そうこうしているうちに、昼休みになってしまった。
「ななおー、飯食おー」
友人に声をかけられて、財布を片手に立ち上がる。
「今日 何食べる?」
「え、決めてない。あおは?」
「がっつり肉の気分」
友人のあお――日高 あおいは、華奢な体つきながらめちゃくちゃよく食べる。
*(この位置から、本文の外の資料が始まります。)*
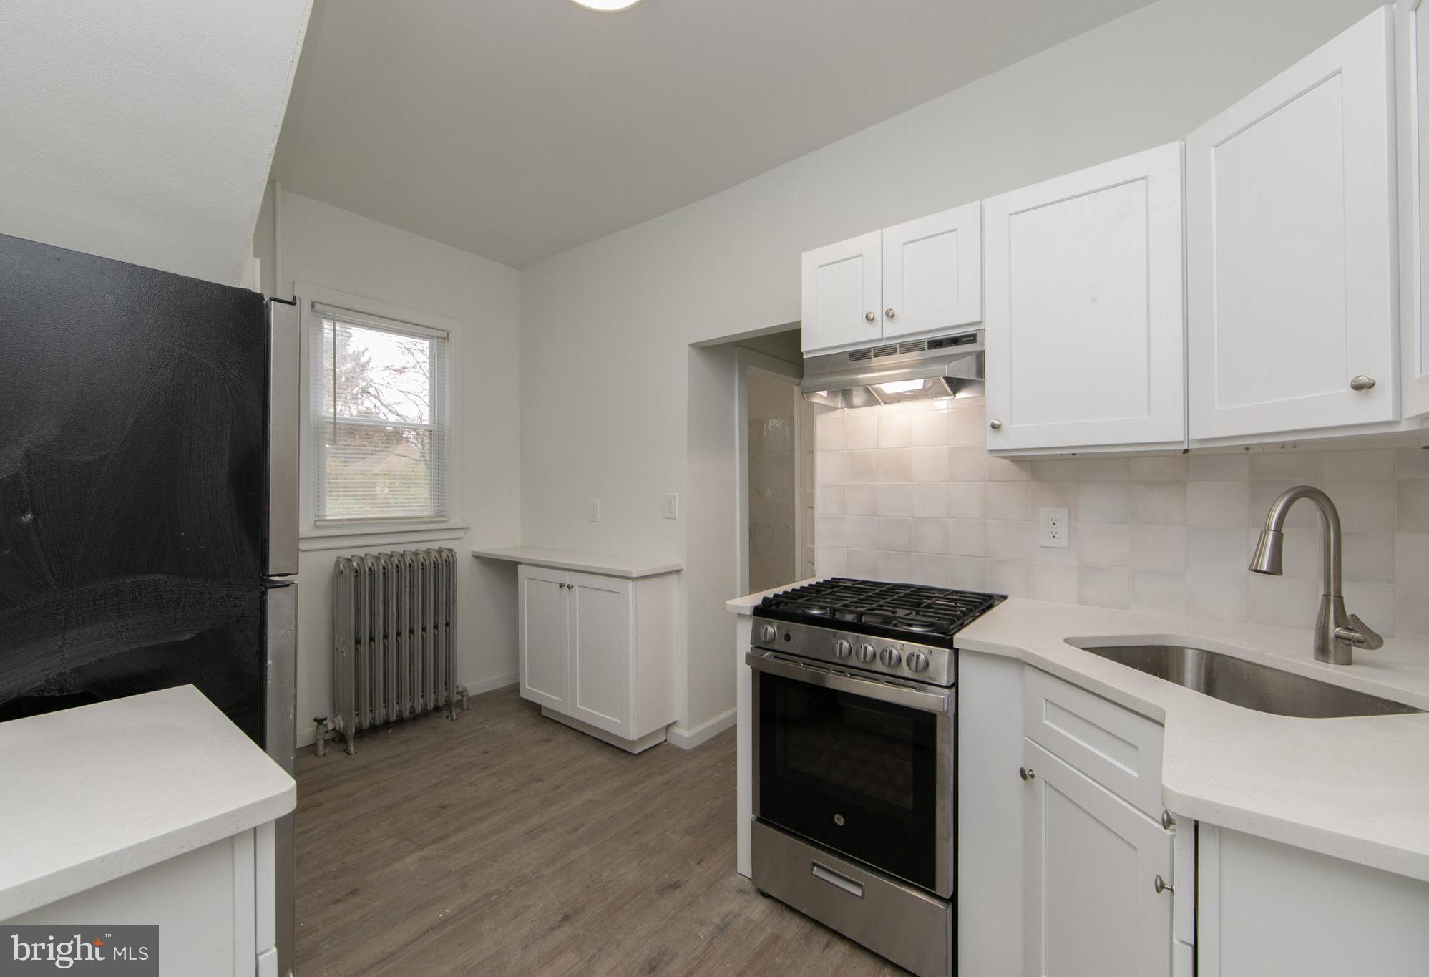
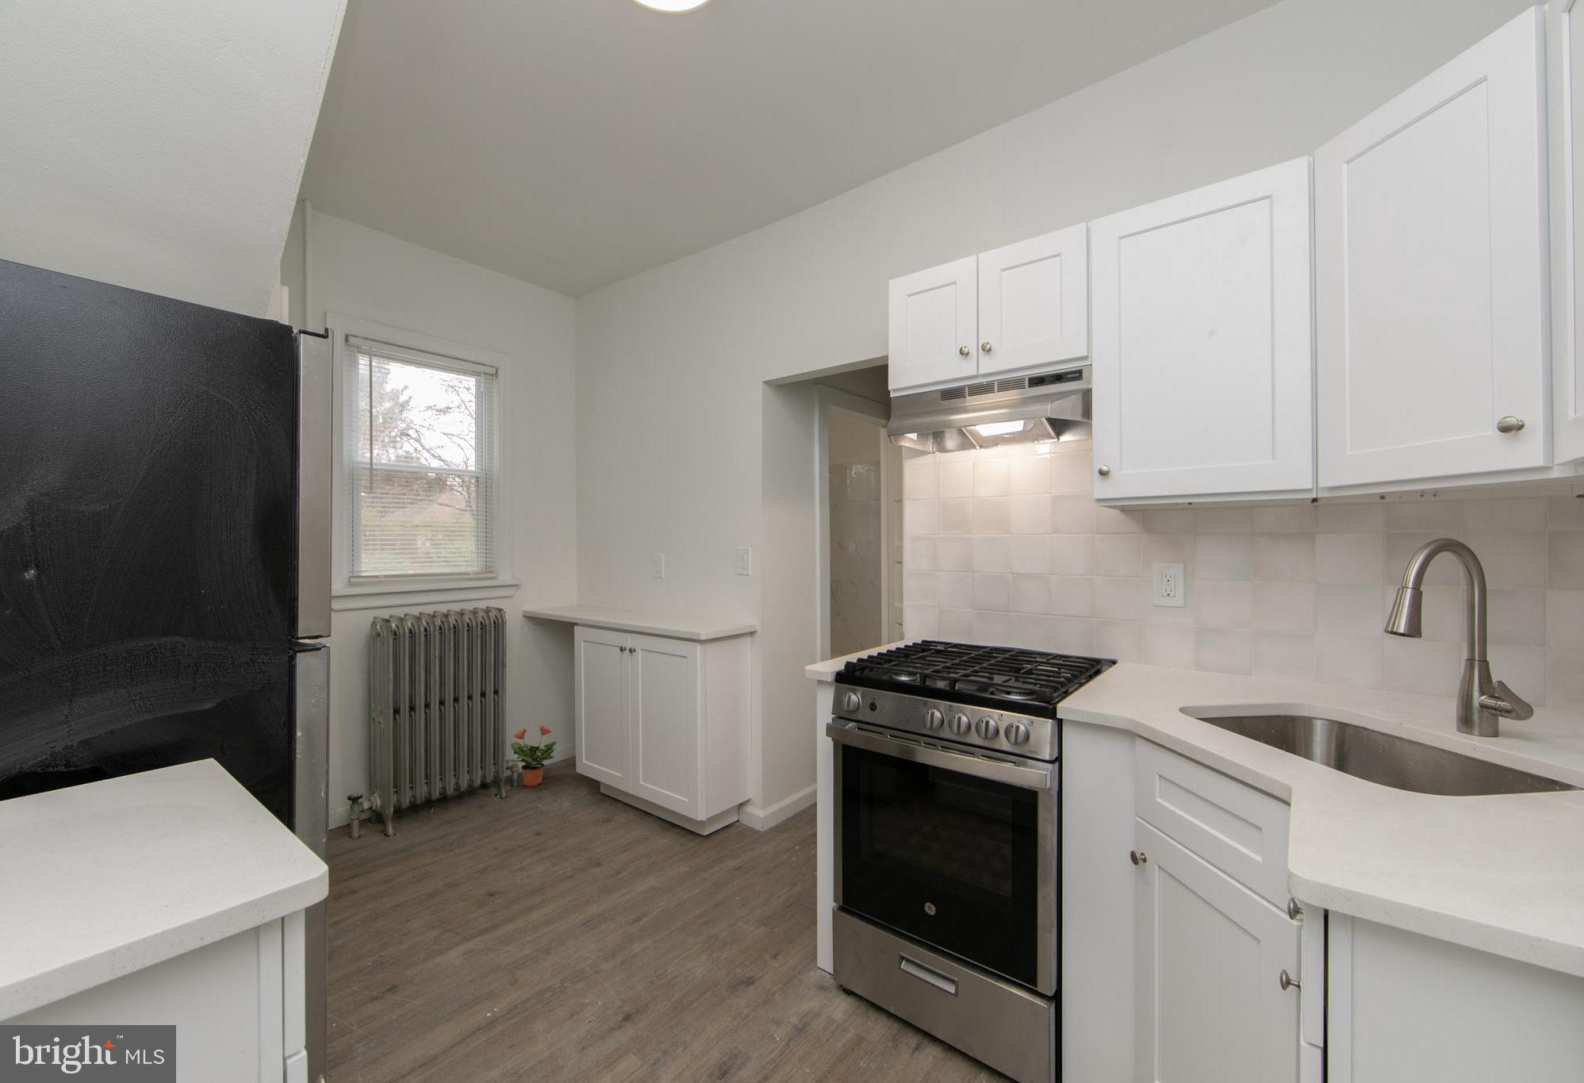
+ potted plant [506,724,557,787]
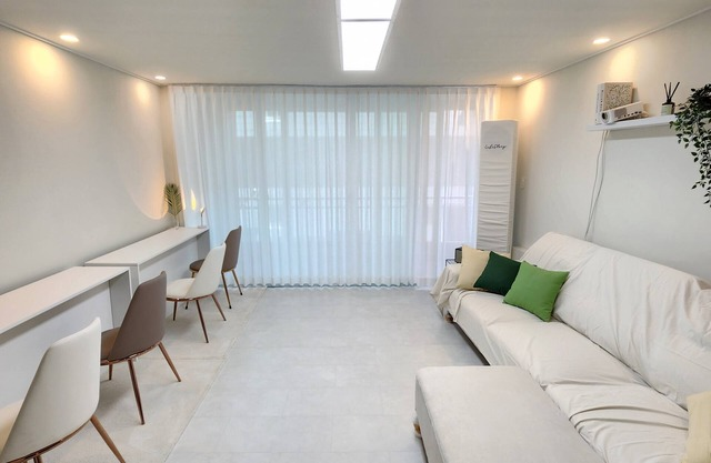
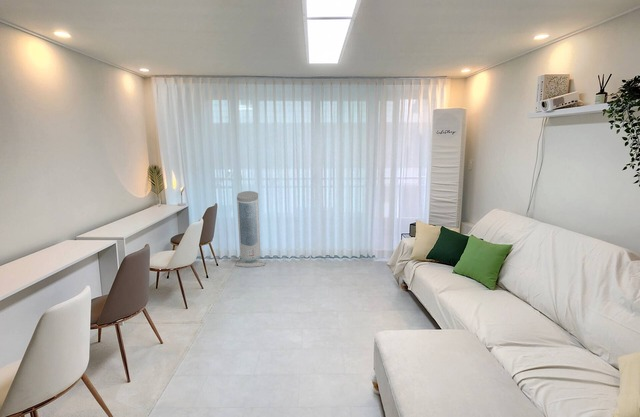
+ air purifier [234,190,267,268]
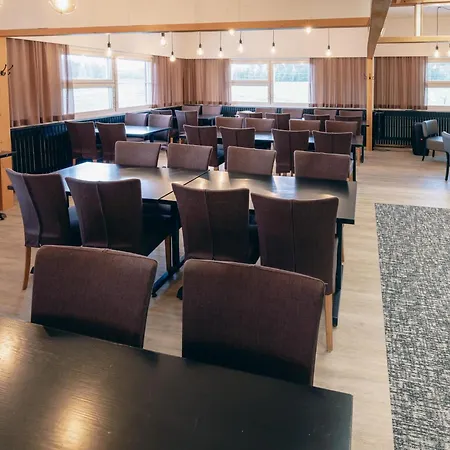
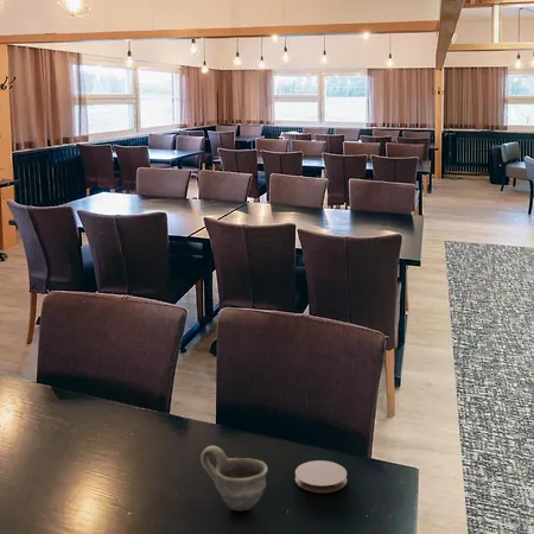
+ coaster [294,459,348,494]
+ cup [199,445,269,511]
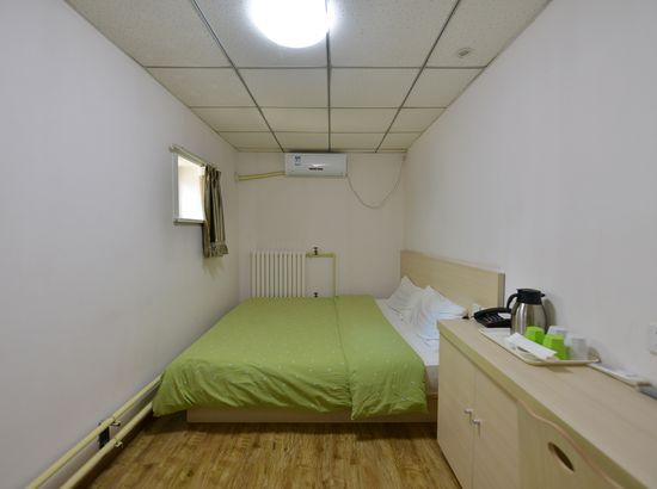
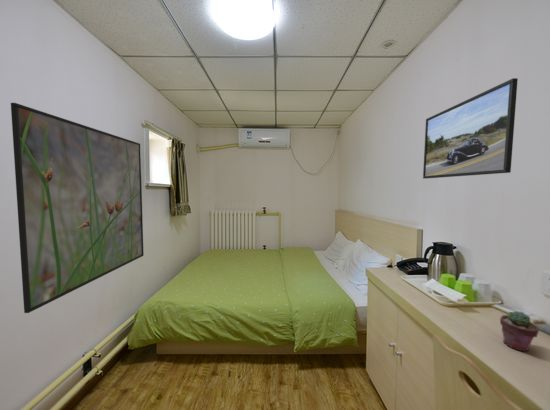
+ potted succulent [499,310,540,352]
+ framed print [10,102,145,314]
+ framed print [422,77,519,179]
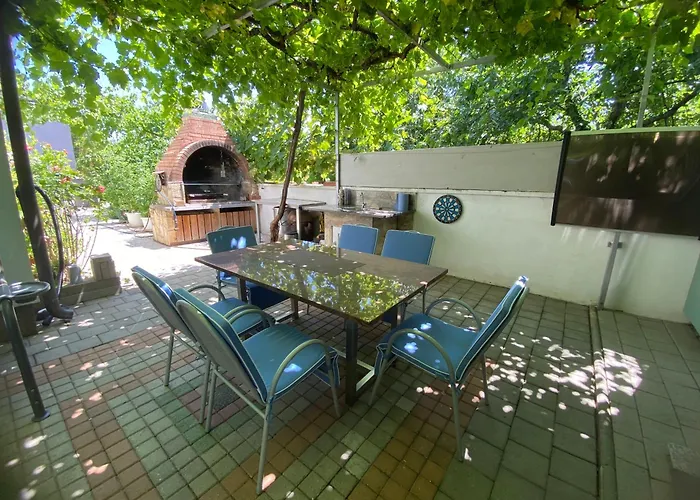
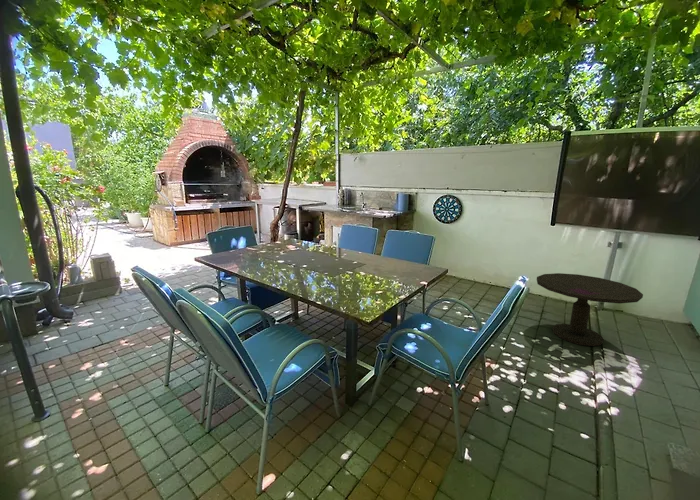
+ side table [536,272,644,347]
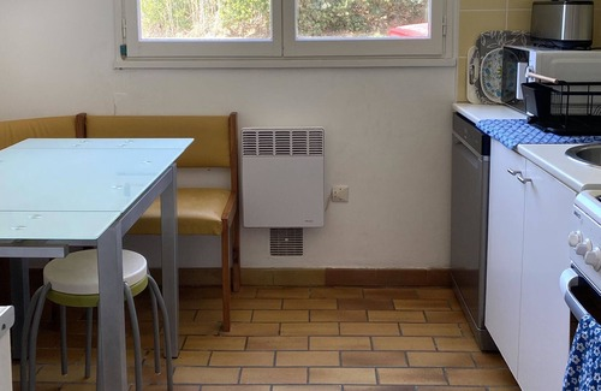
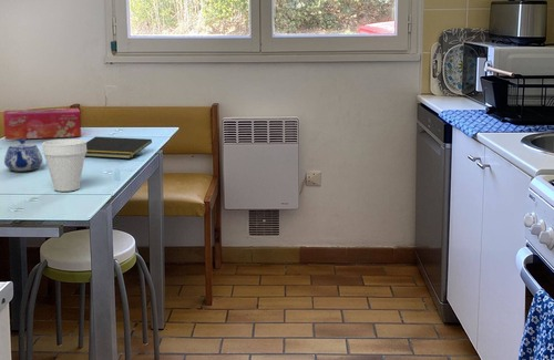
+ cup [41,138,88,193]
+ teapot [3,138,44,172]
+ notepad [85,135,153,160]
+ tissue box [2,107,82,141]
その細い体のどこに入っていくんだと思うくらいよく食べる。
いっそ見てて気持ちいいくらいだもんな。
「肉かぁ。…コロッケにしようかな」
「メンチじゃないんかい」
「あ、肉で揚げ物って言ったらメンチか。でもコロッケ」
メンチよりコロッケが好きだ。
「圭典くん、今日どこで食べる?」
「中庭行く?」
聞きたくないけど聞こえてしまう会話に、今日は中庭か、なんて思う。
あおがちらっと圭典を見た。
「彼女できたらやっぱ彼女優先なのは分かるけど、なーんか淋しい感じはするよな」
「うん。そうだね」
佐田さんと付き合い始めたら朝も放課後も佐田さんとだし。昼休みも佐田さんとだし。
あおも俺も、今まで一緒に昼ごはん食べてたのに。
なんて、そんな恨み言みたいなの言ったってしょうがない。佐田さんだって悪くないんだから。
「この前さ、映画観に行ったじゃん?」
「あ、うん」
「あれ圭典も誘ったんだけどさ、佐田さんと行くから、って断られたんだよな」
「え、そうなの?」
「うーん。何かさ、徹底してるっていうかさ、何か…変な感じすんな、って思った」
「変」
「何でも彼女と、みたいな? 別に彼女いたって友達と出かけるのって普通じゃん」
「うん」
「いいんだけどさ、何かちょっと…」
ちょっと、の後は、あおは何も言わなかった。それはきっと、マイナスなことだから。